O sátrapa daquele então, como se sabe, fez escola. O atual presidente da Câmara, em recente convescote de lobistas em Londres, anunciou que o presidente da república não pode rever “os avanços do neoliberalismo” e muito menos as privatizações. O coronel promete defender o “legado das reformas”. Em entrevista a uma rádio paulista, quando maiores são as pressões parlamentares para liberação de verbas orçamentárias (pinguela do “orçamento secreto” sob sua gerência), diz que o governo precisa “descentralizar, confiar e delegar”. O recado não pode ser mais claro: o presidente da Câmara reclama a partilha do poder que a soberania popular confiou a Lula. Em artigo desta semana (O Globo, 17/05/2023) Bernardo Mello Franco nos dá a medida da crise do presidencialismo parlamentarizado por baixo: “Lira é o dono da pauta. Pode travar votações, engavetar projetos, criar dificuldades. Se ele não quiser, as ‘coisas’ não andam”.
E não estão andando. O impasse presente é o alto preço.
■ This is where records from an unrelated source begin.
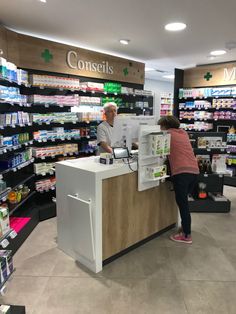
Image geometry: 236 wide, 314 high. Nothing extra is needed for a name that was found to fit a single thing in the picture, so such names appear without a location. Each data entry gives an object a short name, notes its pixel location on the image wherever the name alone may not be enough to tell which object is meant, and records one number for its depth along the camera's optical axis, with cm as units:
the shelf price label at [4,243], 256
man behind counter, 414
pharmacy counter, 279
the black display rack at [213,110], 648
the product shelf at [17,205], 372
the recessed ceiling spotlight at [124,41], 475
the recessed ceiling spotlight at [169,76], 1026
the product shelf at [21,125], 360
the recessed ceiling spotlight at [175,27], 384
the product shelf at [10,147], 325
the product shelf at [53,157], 453
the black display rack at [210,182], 474
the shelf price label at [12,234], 277
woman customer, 336
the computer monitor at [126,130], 313
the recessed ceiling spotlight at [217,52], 561
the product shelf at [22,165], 344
O jornal dos Marinhos (18/04/2023) registra que “Base e Centrão articulam novas derrotas ao governo”. Entre elas estariam mudanças na estrutura político-administrativa, com o objetivo de “retirar poderes de ministros petistas”.
Quando mais se vê pessoal e emocionalmente amadurecido e intelectualmente preparado para realizar um governo consagrador – no encontro do desenvolvimento nacional com o combate à pobreza e a erradicação da fome, o mantra de sua vida – , mais Lula dele se vê afastado pela conjuntura política. Quando maiores são as aspirações políticas sugerindo a aprovação histórica definitiva, quando mais coerente é sua decisão de não ceder às concessões lavradas nos dois primeiros mandados, mais se vê aprisionado pelas injunções da pequena política, sem as quais não poderá governar – embora, para salvar o mandato, possa ser obrigado a governar no contrapelo de seu projeto mais íntimo.
Desse desastre precisamos salvá-lo – e as expectativas se voltam para o movimento social – pois o que realmente está em jogo é o projeto de país que queremos, e não há alternativa ao atual governo, simplesmente porque o protofascismo, cujas garras já conhecemos, não é alternativa. E é o que está à espreita.